He points out, "In 1997 total Canadian healthcare spending was $79 billion. Ten years later, the tab had reached $160 billion. Yet that decade of spending increases,far above the rate of inflation, did not fundamentally improve performance".
He questions, " Are we in the end a learning-disabled nation, frozen by tradition, paralyzed by the power of vested interestes, as complacent as Canadian hockey prior to the wake-up call of the 1972 summit series?"
He tries to answer his own question by setting out the Canadian variety of healthcare challenges and opportunities. He clearly names such issues as backward federal-provincial arrangements, backward incentives, and stakeholder groups that have more power than accountability. Yet he sees reason for optimism if we go beyond what he calls "pretend management" to deal with the real problems; if we embrace the information revolution to fuel our engines of analysis; and if we choose to learn from the best so that we can apply those learnings.

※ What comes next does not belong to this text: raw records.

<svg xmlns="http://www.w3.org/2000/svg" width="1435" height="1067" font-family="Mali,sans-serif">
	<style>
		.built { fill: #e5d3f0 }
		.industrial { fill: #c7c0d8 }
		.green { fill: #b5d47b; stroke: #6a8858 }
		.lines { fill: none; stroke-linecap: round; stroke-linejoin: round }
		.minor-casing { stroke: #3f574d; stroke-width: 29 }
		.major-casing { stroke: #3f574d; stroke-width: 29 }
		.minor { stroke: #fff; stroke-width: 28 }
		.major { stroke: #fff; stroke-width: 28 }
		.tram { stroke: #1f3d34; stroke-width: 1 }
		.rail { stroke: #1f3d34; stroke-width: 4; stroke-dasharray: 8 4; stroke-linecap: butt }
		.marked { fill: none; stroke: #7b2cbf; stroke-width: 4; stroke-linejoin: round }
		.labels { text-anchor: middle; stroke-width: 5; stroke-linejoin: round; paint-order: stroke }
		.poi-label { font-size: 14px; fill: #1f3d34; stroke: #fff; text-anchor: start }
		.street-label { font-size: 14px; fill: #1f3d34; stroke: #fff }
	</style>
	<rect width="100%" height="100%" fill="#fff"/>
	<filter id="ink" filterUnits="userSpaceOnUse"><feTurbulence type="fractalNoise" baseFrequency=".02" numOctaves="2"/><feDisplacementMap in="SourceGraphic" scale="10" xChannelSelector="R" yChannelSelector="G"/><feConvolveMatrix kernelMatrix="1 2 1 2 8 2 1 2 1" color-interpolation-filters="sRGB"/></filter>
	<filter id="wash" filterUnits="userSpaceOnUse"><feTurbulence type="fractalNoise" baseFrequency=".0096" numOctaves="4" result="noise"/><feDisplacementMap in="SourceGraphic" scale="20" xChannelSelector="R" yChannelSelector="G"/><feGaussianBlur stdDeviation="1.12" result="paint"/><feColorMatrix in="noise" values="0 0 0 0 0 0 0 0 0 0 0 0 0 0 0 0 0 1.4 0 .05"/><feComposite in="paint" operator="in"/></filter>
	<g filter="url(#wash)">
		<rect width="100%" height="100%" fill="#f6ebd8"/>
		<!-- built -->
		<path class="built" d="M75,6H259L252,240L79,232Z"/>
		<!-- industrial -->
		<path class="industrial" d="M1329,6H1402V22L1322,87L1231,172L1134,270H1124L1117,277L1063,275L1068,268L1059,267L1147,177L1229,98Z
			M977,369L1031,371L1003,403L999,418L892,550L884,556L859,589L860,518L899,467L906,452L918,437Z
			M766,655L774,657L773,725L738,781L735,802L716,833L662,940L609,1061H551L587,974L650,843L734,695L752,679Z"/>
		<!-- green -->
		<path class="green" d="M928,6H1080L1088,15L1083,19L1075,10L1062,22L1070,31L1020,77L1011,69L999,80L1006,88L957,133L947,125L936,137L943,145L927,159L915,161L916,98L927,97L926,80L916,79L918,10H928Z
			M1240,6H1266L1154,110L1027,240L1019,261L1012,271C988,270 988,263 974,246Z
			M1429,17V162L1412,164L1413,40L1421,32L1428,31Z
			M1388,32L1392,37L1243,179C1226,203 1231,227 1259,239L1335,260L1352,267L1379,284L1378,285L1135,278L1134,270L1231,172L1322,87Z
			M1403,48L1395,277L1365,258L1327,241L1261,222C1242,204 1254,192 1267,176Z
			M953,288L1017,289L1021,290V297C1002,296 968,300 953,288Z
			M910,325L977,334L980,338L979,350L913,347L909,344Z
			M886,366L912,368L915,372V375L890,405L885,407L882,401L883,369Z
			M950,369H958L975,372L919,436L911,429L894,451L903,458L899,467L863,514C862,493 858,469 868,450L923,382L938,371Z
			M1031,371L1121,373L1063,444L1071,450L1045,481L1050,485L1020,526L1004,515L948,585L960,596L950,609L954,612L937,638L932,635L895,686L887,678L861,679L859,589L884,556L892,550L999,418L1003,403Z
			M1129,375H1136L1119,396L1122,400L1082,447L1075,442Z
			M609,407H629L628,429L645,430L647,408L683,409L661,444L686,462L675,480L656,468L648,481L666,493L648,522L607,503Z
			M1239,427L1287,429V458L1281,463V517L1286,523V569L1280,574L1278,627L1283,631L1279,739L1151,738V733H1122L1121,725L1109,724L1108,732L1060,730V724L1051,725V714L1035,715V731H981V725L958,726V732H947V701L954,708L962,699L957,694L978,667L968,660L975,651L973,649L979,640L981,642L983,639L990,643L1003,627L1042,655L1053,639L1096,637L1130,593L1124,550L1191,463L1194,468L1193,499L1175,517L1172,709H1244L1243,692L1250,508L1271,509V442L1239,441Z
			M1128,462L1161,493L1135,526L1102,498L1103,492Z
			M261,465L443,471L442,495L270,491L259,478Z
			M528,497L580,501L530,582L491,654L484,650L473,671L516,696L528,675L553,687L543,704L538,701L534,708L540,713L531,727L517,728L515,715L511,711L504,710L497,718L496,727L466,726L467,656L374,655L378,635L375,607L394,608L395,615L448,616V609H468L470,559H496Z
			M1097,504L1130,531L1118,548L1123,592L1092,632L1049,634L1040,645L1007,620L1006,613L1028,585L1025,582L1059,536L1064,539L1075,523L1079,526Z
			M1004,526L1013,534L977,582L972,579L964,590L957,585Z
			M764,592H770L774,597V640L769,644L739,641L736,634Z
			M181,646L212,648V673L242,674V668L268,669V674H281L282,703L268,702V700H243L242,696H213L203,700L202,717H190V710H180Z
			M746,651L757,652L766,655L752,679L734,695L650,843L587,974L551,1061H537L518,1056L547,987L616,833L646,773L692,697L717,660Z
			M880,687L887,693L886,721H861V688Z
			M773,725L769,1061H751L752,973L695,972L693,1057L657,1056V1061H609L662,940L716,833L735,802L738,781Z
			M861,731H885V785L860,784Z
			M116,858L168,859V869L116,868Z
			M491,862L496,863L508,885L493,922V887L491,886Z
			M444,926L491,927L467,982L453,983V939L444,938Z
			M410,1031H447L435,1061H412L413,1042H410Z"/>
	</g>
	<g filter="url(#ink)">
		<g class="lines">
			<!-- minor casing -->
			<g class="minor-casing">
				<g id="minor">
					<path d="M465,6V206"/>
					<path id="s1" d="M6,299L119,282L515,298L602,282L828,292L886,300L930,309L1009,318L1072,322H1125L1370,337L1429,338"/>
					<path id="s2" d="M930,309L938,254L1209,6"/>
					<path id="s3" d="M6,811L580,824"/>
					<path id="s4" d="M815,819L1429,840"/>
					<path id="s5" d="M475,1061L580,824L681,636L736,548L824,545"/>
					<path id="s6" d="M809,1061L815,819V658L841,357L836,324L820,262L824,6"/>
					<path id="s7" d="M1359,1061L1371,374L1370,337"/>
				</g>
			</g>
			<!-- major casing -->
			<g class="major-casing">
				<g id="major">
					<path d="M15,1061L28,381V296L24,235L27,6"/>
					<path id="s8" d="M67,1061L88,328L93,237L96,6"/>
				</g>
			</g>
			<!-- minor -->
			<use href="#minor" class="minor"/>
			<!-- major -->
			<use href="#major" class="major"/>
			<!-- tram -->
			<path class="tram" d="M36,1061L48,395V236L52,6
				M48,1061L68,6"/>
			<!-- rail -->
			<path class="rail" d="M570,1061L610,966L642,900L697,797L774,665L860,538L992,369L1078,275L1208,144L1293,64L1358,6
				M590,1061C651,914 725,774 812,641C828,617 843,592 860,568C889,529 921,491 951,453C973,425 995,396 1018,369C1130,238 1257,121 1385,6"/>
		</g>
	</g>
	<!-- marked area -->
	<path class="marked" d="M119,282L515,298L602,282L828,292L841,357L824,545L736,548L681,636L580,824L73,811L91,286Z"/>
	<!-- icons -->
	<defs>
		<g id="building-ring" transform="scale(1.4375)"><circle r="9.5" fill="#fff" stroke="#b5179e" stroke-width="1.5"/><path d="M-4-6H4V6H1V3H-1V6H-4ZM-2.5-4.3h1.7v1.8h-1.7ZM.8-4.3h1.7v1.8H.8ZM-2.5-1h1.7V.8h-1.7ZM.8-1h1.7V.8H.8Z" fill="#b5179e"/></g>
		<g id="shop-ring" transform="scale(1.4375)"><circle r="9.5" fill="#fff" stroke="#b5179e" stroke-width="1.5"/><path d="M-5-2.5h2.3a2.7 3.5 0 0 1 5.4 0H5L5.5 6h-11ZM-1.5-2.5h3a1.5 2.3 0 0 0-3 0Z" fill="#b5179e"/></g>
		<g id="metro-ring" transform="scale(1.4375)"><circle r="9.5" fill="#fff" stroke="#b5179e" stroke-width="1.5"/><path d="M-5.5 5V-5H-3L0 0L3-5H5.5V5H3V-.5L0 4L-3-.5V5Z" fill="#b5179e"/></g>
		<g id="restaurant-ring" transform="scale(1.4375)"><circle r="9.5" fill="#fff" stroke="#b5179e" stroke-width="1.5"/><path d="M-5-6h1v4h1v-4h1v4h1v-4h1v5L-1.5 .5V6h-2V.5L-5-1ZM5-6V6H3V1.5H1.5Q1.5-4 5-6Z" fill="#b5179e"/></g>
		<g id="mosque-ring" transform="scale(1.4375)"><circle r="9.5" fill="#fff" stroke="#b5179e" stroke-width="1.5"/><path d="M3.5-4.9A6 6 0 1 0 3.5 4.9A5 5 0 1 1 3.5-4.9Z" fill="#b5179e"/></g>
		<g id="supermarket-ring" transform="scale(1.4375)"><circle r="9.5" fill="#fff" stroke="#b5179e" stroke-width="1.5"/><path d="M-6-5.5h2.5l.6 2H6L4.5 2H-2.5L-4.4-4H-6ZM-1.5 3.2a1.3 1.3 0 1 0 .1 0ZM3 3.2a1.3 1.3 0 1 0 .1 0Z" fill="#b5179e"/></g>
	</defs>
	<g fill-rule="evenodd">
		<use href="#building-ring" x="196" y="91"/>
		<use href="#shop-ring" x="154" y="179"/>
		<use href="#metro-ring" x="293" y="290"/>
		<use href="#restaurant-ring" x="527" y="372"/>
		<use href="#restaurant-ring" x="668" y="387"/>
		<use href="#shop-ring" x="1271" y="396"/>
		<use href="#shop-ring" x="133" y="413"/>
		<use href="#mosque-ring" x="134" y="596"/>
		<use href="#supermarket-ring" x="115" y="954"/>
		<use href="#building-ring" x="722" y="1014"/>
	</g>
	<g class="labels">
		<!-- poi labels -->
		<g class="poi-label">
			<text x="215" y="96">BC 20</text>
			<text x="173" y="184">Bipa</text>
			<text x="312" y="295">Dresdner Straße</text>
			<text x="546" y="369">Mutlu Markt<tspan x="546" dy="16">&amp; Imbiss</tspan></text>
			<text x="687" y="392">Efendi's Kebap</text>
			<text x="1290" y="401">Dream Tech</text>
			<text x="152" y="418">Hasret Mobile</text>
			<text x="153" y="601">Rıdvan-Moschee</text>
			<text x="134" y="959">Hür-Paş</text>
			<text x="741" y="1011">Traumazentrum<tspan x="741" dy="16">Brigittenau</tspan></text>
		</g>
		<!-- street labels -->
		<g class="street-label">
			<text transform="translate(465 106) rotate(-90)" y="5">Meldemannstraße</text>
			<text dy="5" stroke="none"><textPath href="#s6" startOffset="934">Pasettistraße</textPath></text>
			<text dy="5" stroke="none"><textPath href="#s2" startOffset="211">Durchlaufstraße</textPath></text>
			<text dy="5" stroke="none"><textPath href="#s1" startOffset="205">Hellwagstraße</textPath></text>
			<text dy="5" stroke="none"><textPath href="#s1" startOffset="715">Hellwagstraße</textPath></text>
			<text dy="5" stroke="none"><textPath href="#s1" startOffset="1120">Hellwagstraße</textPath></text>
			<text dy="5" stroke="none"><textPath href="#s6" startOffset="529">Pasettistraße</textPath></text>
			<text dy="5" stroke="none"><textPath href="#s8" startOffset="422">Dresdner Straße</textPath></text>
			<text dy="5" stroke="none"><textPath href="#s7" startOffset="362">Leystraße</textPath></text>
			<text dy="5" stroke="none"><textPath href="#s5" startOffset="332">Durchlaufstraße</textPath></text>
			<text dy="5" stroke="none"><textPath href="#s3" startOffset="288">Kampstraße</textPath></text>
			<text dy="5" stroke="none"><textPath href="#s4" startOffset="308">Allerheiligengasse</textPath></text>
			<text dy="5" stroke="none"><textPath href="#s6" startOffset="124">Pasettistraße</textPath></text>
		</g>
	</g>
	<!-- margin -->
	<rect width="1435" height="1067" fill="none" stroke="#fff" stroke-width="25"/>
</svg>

I think his best suggestion is this bold one:
Let people experiment, fail, regroup and improve. Let them organize their own work. Once they have embraced the culture of performance, the need to instruct, cajole, persuade and intervene vanishes.
My own idea goes further. Let's choose and invite a healthcare organization of proven excellence to temporarily take over one of our health care regions. They would bring their structures, their systems, their culture. We would supply our own people to work and learn. Such a pilot project, with all the appropriate deliverables could show us much if we were not too stubborn or full of hubris to do it.